At one point, hired goons try to kill Cheng in Hong Kong to shut him up. A couple hours later he meets with Max in Washington DC. Hmm. Average travel time from HK to DC: at least eighteen hours. Did he teleport there?

Later Max and Sarah— still in DC— discover Dekkom's going to kill President Palma at the Democratic Convention in Orlando. Before you can say "floo powder," the two of them show up in Florida. OK, that one's only about a three to four hour flight, but it seems to happen a lot faster than that in the film.

I suppose we could hand-wave this plot hole away and just say travel's just a lot faster in the future. The future of five years from now, that is. It still seems mighty suspect to me though.

• At one point the Climate Space Station's self destruct sequence is activated, and parts of it begin exploding. Hannah (that's her pointing at the TV at lower left) tearfully watches the even on live TV, knowing her father's somewhere inside the doomed station.

So... how's the TV network getting this perfectly framed shot of the Climate Station hanging in outer space? Does Channel 3 in Atlanta have their own satellite?

• In the third act, Dutch Boy starts going crazy and causing unusual and destructive weather events all over the world. Moscow heats up to dangerous levels, India's ravaged by tornadoes and Orlando is hit by a massive lighting storm. At one point the Convention Center's hit by a single lightning bolt, which causes the entire building to violently explode, killing everyone inside.

Pretty sure that's not how lighting works. Maybe the Center was filled with thousands of barrels of napalm for an upcoming weapons convention?

• In Brazil, Dutch Boy causes the temperature to drop so quickly that beachgoers are literally frozen solid in mid-step (!).

This is obviously meant to be horrifying, but the way it's filmed it's downright... cartoonish! Seriously, it looks for all the world like something you'd see in a Roadrunner cartoon!

• In Dubai, a massive (and I do mean massive) tidal wave wipes out the city.

Yeah... I don't think so. See, tsunamis are caused by underwater earthquakes. They have absolutely nothing whatsoever to do with any known weather phenomenon. So unless Dutch Boy could somehow cause an earthquake...

By the way, were you wondering (like I was) how the hell a desert city like Dubai could be menaced by a tidal wave? Welp, I checked with Google Maps, and it's right on the coast of the Persian Gulf. The Burj Khalifa is about two miles inland. So at least they got that part right.

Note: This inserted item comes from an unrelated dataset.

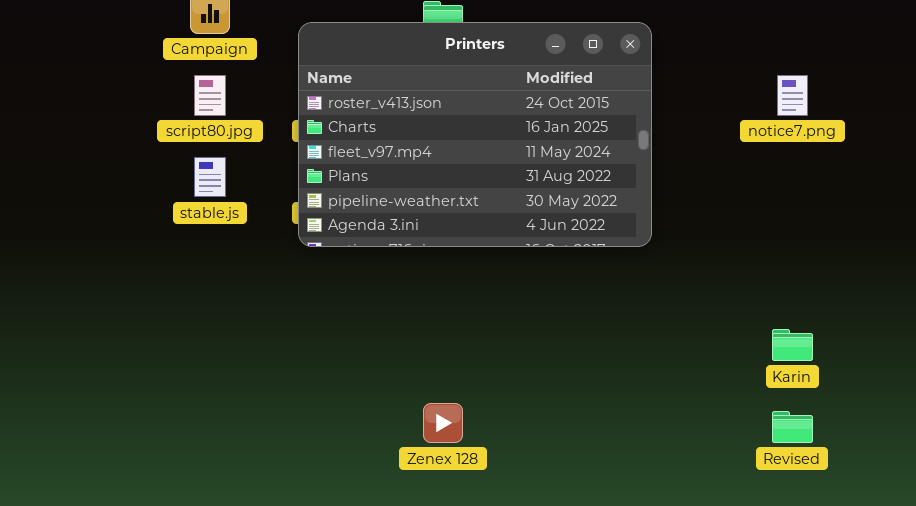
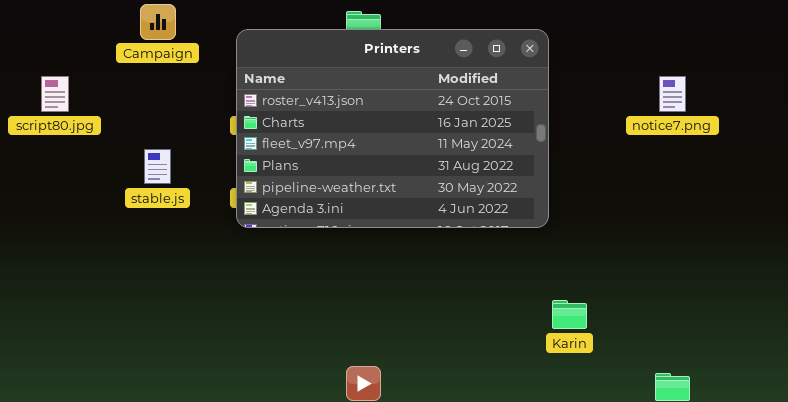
script80.jpg: [194,75,226,116] -> [41,76,69,112], moved
Karin: [772,329,813,361] -> [552,300,587,329], moved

• When Dekkom is captured, the heroes ask him why he sabotaged Dutch Boy. He says he wanted to wipe out America's enemies and "turn back the clock to 1945," when the U.S. was a shining beacon on a hill, and not a bank disguised as a country." 

Credit where it's due, that was a damn good line of dialogue!

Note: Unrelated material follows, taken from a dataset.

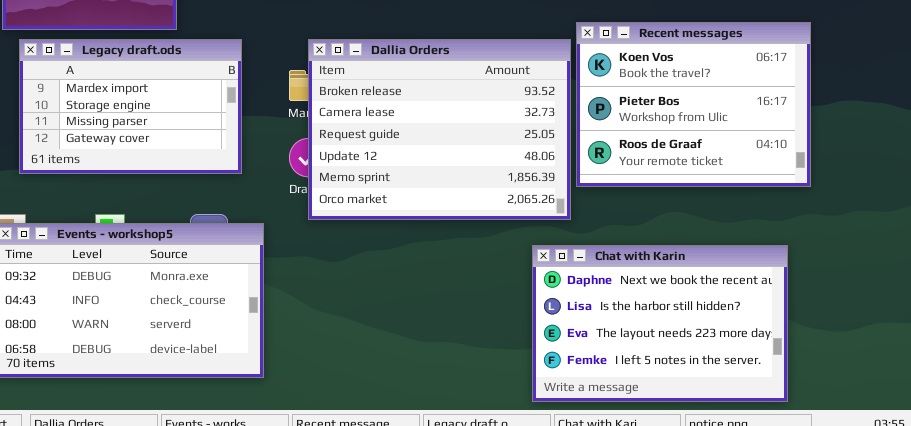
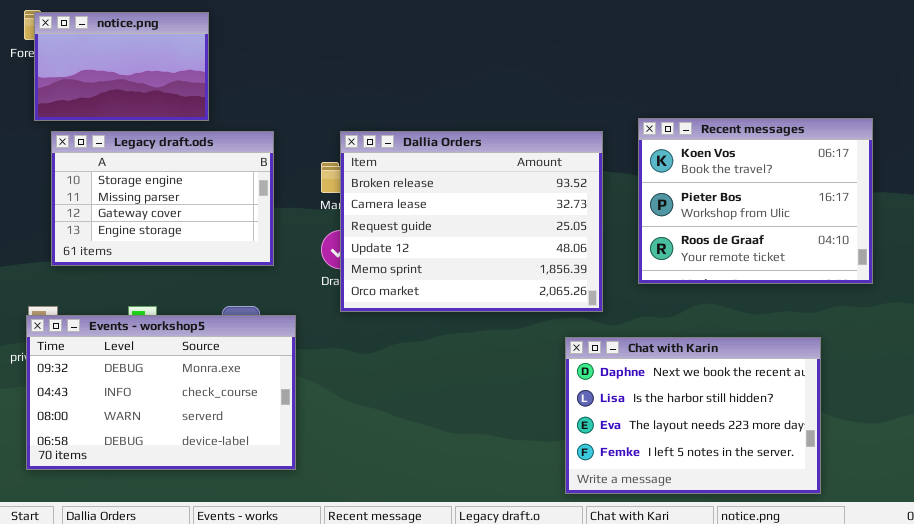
Recent messages: [576,22,811,187] -> [638,118,873,284], moved
Legacy draft.ods: [19,39,242,174] -> [51,131,274,266], scrolled down 1 row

• Once the GEOSTORM! is averted, fires go out, tornadoes dissipate and flood waters recede as things go back to normal. Well, almost. Apparently the tsunami in Dubai knocked the Burj Khalifa tower over at an alarming 30º angle, but somehow it didn't collapse or fall over. Eh, no worries. I'm sure it'll be just fine like that from now on.

• I don't know for sure which scenes were original and which were reshoots, but I'll bet anything the ending was changed. I have a feeling Jake probably died in the original version of the film, and his improbable survival was added during the reshoots.

I have a feeling Jake's relationship with Ute was likely beefed up as well in the reshoots. From the minute she introduces herself to Jake, the two of them are laughing it up and working together like they've known each other for years. When the station starts to self destruct, Ute even offers to sacrifice her life to save Jake's!


There's little or no romance in the film, so it wouldn't surprise me if this was a lame attempt at giving Jake a potential love interest.

Geostorm is yet another entry in the "Worldwide Disaster" movie genre, and feels like a pastiche of at least five or six similar films. The scenes of "epic"destruction are obviously meant to wow us, but feel uninspired and downright dull. Warner Bros. reportedly spent millions on reshoots to improve the film, but they needn't have bothered— no amount of cash could save this soggy disaster. I give it a middling C.